Rumsfeld

I’m working on a big Social Security post, but in the meantime, can we fire Don Rumsfeld yet?

CNN personnel who have visited the base [where at least 19 troops, as well as others, were killed] said the dining area is a tent-like facility with no hardened protection — and that soldiers had specifically raised concerns that they could be targeted by insurgents at meal time.

One had told CNN it was only a matter of time before there was an attack on the mess hall.

“There is a level of vulnerability when you go in there, and you don’t feel like there’s a hard roof over your head,” said Lt. Col. Paul Hastings, an officer at Camp Marez.

Overall the base has good protection, Hastings said, and a new dining facility is being built.

Bill Nemitz, a reporter with the Press-Herald newspaper of Portland, Maine, who was embedded at the base, said the new facility is made of concrete and was originally set to be completed by Christmas, but construction had slowed and the building is not near completion.

Nemitz said the base’s chief medical officer in April expressed concern about the mess hall being targeted and was charged with drawing up a “mass casualty” plan.

Rumsfeld, you may recall, was heralded not so long ago by the vice president as “the best secretary of defense the United States has ever had.”

(And no, I’m not directly blaming Rumsfeld for this particular mistake in the sense that he can or should personally oversee mess security throughout Iraq. But he does control the systems and processes that determine whether problems like these are addressed promptly, and those systems and processes are not working nearly as well as they should.)

## [Extracted material]
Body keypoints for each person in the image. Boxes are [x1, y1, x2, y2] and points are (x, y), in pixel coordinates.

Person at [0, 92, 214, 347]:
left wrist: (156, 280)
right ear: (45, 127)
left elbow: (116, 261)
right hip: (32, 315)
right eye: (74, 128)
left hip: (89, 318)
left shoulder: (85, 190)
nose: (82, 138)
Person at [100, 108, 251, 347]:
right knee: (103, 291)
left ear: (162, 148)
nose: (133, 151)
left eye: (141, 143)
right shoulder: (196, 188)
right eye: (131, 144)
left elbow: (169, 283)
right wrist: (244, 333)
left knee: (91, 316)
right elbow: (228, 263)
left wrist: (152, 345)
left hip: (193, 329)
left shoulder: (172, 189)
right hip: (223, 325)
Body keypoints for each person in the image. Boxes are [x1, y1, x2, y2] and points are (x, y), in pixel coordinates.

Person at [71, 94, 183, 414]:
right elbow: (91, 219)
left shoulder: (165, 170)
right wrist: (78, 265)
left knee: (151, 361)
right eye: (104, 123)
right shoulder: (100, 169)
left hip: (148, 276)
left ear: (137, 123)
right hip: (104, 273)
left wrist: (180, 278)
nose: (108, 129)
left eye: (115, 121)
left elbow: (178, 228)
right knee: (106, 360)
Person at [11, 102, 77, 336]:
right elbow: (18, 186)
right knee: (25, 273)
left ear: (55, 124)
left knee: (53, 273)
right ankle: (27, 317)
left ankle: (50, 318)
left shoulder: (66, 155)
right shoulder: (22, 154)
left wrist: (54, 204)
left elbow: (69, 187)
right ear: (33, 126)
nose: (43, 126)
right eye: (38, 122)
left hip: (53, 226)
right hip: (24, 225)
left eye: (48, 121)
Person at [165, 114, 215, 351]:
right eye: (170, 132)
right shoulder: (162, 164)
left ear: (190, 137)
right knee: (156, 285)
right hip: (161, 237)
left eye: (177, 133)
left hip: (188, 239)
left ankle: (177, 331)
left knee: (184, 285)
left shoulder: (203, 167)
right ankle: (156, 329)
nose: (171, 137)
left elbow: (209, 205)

## [Work to complete]
**a)** Answer these questions from the Rumsfeld post, one per line.
(i) For which newspaper did Bill Nemitz report?
(ii) What material is the new dining facility made of?
(iii) Who called Rumsfeld "the best secretary of defense the United States has ever had"?
**b)** Reproduce the part of the Rumsfeld post starting with "One had told" and going on through "at Camp Marez.".

## [Answers given]
**a)**
(i) The Press-Herald newspaper of Portland, Maine
(ii) Concrete
(iii) The vice president

**b)**
One had told CNN it was only a matter of time before there was an attack on the mess hall.

“There is a level of vulnerability when you go in there, and you don’t feel like there’s a hard roof over your head,” said Lt. Col. Paul Hastings, an officer at Camp Marez.